Wendell Carrington Rice, Zonderman Alan B, Metter E Jeffrey, Najjar Samer S, Waldstein Shari R
Department of Psychology, University of Maryland, Baltimore County, Baltimore, MD 21250, USA.
Stroke. 2009 Oct;40(10):3180-5. doi: 10.1161/STROKEAHA.109.557280. Epub 2009 Jul 30.
Though clinical cardiovascular and cerebrovascular diseases are established risk factors for cognitive decline and dementia, less is known about the relations between vascular health and cognition among individuals without these diseases. Carotid intimal medial thickness (IMT), a measure of subclinical vascular disease, is associated with concurrent decrements in cognitive function, but relatively little research has examined longitudinal relations between carotid IMT and prospective cognitive decline.
We examined relations of carotid IMT to prospective trajectories of cognitive function among 538 (aged 20 to 93, 39% male, 66% white) participants in the Baltimore Longitudinal Study of Aging (BLSA) free of known cardiovascular, cerebrovascular, and neurological disease. Participants underwent initial carotid ultrasonography and repeat neuropsychological testing on up to 8 occasions over up to 11 years of follow-up. Mixed-effects regression analyses were adjusted for age, gender, race, education, mean arterial pressure, body mass index, total cholesterol, smoking, depressive symptoms, and cardiovascular medication use.

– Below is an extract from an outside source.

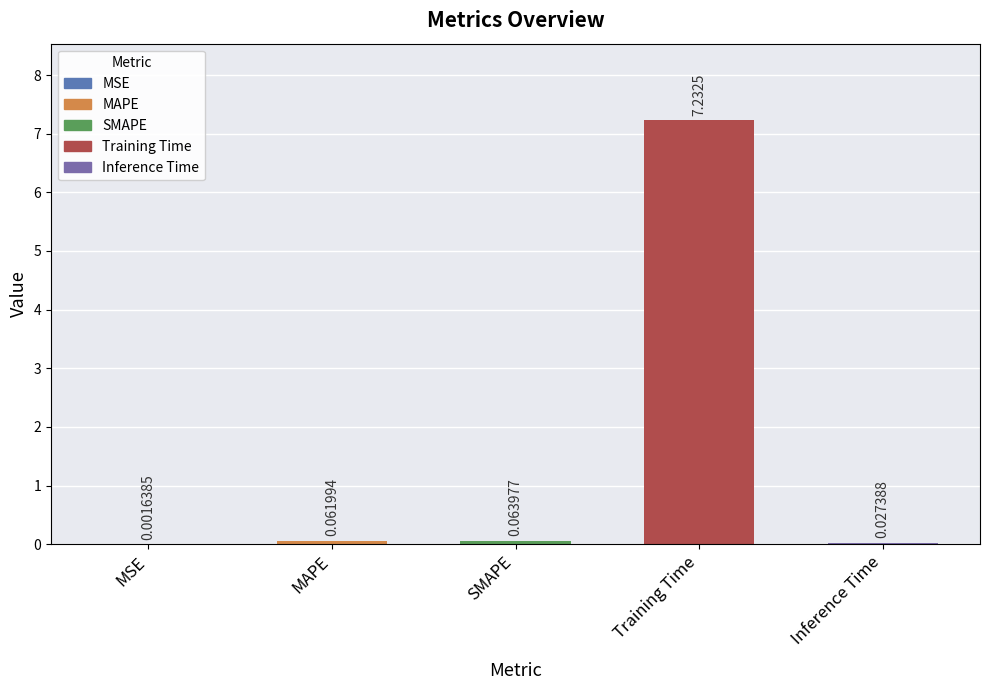

Where is the data nearest to the value 3?

SMAPE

Individuals with greater carotid IMT displayed accelerated decline in performance over time on multiple tests of verbal and nonverbal memory, as well as a test of semantic association fluency and executive function.
Carotid IMT predicts accelerated cognitive decline, particularly in the domain of memory, among community-dwelling individuals free of vascular and neurological disease.
尽管临床心血管和脑血管疾病是认知功能下降和痴呆的既定风险因素,但对于无这些疾病个体的血管健康与认知之间的关系,人们了解较少。颈动脉内膜中层厚度(IMT)是亚临床血管疾病的一项指标,与认知功能的同时下降有关,但相对较少的研究探讨了颈动脉IMT与前瞻性认知功能下降之间的纵向关系。
我们在巴尔的摩纵向衰老研究(BLSA)中,对538名(年龄20至93岁,男性占39%,白人占66%)无已知心血管、脑血管和神经系统疾病的参与者,研究了颈动脉IMT与认知功能前瞻性轨迹之间的关系。参与者接受了初始颈动脉超声检查,并在长达11年的随访中进行了多达8次的重复神经心理学测试。混合效应回归分析对年龄、性别、种族、教育程度、平均动脉压、体重指数、总胆固醇、吸烟、抑郁症状和心血管药物使用情况进行了校正。
颈动脉IMT较高的个体在言语和非言语记忆的多项测试以及语义联想流畅性和执行功能测试中,随着时间推移表现出加速下降。
在无血管和神经系统疾病的社区居住个体中,颈动脉IMT可预测认知功能加速下降,尤其是在记忆领域。